Öyle sözler ediyor ki... Okuyun anlayacaksınız!
BU aralar herkes dünya müziği yaptığını iddia ediyor. Söyleşiye bu "world music" meselesiyle başlayalım...
Şimdi iki tür dünya müziği var. Biri, Batı kültürünün dışında üretilen müziklerin kaynaklarını araştıran, yani en otantiğini bulup izleyiciye sunan dünya müziği. Bir çeşit deforme olmamış, otantik müzik arayışı. Aynı konu, anglosakson Amerikan üretimi içine geldiği vakit, aranılan, dünya müziğinin pop anlayış içinde geniş kitleye ulaştırılması. Dünya müziğinin ortaya çıkarttığı bazı müzikler kendi dünyalarında zaten dejenere oluyor. Örneğin Pakistan’da otantik müzik kendi ortamından çıkıyor, eskiden belli meclislerde dinlenilirken zamanla bir bakıyorsunuz aynı müzik düğünlerde çalınıyor ya da birinin evinde verdiği partide... Ve çalındığı o ortama adapte olması gerekiyor böylece müziğin bağlamı değişiyor. Yeni ortamının içerisinde müzik deforme oluyor. Değişime uğruyor. Bu müzikleri alıp ortaya koyduğunuz zaman zaten otantik müzik çoktan poplaşmış bir müzik olarak dünya müziği potasında yerini alıyor. Kaynağı ne olursa olsun, ikinci etapta başka bir şey oluyor. Öte yandan deforme olmamış müzik de deforme edilerek bugünkü ticari formata oturtturuluyor. Böylelikle dünya müziğindeki deformasyon daha da ileri seviyelerde çıkıyor. Suyu da böyle çıkıyor dünya müziğinin.

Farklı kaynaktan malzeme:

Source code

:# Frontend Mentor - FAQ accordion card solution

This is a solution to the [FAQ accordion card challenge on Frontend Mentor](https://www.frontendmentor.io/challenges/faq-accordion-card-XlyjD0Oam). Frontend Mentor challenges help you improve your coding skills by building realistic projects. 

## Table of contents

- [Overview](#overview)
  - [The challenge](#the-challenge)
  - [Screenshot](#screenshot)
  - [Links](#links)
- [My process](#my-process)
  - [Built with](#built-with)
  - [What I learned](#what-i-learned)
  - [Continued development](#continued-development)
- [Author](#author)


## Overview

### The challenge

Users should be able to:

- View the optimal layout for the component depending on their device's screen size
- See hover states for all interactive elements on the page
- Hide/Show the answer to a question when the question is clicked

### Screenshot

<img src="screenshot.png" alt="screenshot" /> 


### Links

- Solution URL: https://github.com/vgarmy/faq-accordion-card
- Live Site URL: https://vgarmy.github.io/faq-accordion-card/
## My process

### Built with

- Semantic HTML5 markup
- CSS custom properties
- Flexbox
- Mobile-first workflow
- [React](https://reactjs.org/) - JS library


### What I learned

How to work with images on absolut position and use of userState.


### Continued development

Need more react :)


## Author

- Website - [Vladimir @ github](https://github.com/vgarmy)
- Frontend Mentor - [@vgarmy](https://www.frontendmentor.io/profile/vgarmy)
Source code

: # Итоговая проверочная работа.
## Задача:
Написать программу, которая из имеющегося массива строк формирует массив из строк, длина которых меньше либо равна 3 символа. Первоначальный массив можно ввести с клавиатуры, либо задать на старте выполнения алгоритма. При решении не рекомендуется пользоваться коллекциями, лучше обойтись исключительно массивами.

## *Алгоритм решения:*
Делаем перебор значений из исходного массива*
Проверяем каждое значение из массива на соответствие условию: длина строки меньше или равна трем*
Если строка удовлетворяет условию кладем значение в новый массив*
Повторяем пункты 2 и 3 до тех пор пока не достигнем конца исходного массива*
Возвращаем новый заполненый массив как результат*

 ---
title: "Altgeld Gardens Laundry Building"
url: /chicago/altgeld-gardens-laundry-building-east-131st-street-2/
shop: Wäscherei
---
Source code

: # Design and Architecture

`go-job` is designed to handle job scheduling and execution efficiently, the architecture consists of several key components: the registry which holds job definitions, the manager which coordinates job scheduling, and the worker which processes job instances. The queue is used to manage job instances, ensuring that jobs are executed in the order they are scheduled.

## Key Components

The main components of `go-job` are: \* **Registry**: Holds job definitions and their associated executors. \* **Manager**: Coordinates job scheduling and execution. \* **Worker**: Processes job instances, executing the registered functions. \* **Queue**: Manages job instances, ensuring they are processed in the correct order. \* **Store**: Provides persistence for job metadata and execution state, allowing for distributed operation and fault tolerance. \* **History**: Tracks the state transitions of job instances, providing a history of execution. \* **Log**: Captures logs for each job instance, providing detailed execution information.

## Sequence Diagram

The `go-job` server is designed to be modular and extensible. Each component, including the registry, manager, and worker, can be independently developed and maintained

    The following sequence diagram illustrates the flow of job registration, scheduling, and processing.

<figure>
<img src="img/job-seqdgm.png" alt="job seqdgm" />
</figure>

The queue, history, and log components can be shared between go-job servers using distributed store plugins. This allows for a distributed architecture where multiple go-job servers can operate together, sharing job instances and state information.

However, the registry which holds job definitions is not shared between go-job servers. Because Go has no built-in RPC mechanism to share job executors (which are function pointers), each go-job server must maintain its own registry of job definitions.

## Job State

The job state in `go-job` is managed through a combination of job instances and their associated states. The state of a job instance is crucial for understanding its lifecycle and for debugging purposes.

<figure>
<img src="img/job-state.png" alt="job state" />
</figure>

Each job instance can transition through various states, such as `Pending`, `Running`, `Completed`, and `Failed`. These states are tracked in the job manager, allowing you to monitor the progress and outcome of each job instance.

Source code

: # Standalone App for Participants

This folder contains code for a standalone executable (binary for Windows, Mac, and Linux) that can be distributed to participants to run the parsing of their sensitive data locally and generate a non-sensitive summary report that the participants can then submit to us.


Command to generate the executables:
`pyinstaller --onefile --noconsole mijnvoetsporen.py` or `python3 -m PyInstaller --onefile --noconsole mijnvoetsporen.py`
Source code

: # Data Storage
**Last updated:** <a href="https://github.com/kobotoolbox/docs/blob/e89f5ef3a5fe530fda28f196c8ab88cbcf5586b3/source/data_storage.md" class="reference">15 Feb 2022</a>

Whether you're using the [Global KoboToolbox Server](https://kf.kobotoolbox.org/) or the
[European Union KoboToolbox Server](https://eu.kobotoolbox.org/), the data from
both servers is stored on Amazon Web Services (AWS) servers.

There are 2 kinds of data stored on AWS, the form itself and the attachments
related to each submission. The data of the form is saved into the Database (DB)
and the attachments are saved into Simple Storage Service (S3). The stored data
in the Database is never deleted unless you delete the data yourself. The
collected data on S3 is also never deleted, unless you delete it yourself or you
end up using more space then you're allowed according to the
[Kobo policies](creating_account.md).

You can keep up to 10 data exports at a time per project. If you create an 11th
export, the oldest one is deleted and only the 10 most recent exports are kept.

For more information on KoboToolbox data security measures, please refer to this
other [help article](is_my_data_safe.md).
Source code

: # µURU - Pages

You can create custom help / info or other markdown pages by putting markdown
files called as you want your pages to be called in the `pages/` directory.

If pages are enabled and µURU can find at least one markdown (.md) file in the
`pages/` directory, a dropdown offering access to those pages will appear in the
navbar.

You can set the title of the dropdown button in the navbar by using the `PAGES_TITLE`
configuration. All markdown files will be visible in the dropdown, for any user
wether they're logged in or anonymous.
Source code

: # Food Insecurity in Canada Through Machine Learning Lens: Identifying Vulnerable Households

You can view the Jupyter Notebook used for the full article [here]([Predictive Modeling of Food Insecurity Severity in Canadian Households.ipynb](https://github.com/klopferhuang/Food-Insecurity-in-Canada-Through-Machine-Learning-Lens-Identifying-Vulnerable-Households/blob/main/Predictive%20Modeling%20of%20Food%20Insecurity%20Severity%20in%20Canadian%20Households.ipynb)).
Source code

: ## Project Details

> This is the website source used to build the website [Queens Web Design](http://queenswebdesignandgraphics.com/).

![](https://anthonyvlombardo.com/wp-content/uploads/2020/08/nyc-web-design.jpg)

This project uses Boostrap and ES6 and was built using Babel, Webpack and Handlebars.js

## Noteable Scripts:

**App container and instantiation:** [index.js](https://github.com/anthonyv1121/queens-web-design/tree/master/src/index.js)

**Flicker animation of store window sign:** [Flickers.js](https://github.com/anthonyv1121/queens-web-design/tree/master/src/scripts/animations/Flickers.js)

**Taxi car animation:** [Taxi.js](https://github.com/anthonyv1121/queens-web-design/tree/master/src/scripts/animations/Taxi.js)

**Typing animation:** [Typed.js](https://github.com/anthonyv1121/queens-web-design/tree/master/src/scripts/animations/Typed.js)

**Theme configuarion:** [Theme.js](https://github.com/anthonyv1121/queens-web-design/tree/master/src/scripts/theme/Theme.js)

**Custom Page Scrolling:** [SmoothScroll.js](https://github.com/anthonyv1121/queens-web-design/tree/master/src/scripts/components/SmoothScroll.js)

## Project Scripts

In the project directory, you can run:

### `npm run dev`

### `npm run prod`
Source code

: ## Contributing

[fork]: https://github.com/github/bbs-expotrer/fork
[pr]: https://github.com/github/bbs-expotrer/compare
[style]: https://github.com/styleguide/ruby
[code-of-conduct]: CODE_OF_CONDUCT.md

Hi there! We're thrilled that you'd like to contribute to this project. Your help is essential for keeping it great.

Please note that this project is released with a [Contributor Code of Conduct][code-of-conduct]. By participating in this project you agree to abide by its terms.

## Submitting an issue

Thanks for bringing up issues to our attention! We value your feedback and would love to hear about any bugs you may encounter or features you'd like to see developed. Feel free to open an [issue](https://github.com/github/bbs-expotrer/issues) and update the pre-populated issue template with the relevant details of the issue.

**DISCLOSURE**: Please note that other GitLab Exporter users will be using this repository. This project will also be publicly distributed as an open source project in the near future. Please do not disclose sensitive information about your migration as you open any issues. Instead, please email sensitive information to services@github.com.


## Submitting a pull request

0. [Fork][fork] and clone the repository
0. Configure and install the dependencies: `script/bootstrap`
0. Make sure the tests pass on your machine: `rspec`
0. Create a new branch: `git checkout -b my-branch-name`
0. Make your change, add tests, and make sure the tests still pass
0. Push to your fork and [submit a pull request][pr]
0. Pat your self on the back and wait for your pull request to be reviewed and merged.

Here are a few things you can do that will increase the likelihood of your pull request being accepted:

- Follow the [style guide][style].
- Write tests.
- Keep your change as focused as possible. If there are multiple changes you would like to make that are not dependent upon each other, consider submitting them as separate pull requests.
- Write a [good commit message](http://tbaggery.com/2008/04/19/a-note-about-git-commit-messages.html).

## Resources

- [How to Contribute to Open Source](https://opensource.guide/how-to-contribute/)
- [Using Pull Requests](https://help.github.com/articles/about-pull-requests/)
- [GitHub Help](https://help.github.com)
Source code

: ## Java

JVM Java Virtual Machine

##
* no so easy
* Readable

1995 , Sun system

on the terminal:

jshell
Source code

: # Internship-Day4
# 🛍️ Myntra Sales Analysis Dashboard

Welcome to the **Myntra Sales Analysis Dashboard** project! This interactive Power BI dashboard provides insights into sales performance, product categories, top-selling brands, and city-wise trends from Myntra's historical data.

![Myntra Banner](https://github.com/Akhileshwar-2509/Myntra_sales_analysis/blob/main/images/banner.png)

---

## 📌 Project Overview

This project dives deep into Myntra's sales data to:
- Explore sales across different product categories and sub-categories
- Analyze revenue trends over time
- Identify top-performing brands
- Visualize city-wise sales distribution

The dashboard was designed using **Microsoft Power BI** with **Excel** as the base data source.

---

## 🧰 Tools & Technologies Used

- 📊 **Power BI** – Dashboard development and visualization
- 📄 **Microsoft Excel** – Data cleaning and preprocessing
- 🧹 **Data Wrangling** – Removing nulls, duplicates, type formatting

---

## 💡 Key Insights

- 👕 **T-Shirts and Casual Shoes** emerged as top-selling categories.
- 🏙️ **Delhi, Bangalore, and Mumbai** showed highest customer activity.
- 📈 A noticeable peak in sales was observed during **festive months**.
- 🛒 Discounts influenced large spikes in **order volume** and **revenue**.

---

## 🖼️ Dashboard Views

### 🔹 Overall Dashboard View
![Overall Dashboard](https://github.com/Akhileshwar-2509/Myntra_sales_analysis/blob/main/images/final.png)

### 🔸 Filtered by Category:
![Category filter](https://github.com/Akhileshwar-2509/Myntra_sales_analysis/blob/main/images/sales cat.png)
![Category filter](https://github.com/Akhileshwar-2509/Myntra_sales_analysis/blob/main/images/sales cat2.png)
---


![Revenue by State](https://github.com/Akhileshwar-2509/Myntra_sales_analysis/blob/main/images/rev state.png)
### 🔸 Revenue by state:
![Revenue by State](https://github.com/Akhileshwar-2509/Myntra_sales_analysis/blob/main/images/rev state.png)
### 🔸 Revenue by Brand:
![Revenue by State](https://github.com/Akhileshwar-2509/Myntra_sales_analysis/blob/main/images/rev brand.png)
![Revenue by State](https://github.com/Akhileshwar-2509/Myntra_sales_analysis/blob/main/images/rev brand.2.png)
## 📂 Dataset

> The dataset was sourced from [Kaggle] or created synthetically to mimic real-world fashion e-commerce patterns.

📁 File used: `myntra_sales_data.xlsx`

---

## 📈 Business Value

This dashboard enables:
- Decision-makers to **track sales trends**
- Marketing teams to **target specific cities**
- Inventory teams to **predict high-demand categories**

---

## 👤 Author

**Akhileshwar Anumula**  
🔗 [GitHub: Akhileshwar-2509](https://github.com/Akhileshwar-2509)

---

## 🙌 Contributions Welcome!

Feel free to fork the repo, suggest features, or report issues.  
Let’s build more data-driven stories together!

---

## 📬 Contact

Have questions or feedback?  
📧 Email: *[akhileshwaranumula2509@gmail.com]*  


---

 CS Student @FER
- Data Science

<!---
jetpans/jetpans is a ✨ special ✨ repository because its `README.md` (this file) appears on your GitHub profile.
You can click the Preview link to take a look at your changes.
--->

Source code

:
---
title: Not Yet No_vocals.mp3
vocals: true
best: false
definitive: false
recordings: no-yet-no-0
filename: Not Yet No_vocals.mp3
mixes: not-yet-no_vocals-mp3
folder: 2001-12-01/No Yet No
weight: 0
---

Böylesi bir deformasyonun kime ne zararı olabilir ki? Herkes istediğini dinlemiyor mu sonuçta?
Bence hata olan yeniden üretilen şeyin varolan kaynağı kurutup kurutmamasında. Onun üzerine oturup oturmamasında. Bu deformasyon, kaynağı görünmez hale getirdiği zaman zararlı oluyor. Yani ben plak yaptım, ney çaldım, davullar kullandım. Bu yaptığıma sırf ney kullandım diye tasavvuf müziği dersem eğer tasavvuf müziğinin bir kaynağı varsa benim yaptığım o kaynağı örter duruma geliyor. Benim anlayışım şu: Yeni müzikler tabii ki olacak. Olmalı da. Yaptığınız müziğin kaynağının dinlenilir halde olması lazım. Biz önce bunu yapmalıyız. Yeni müzikler dinler ve yaparken kaynakları da yaşatmalıyız.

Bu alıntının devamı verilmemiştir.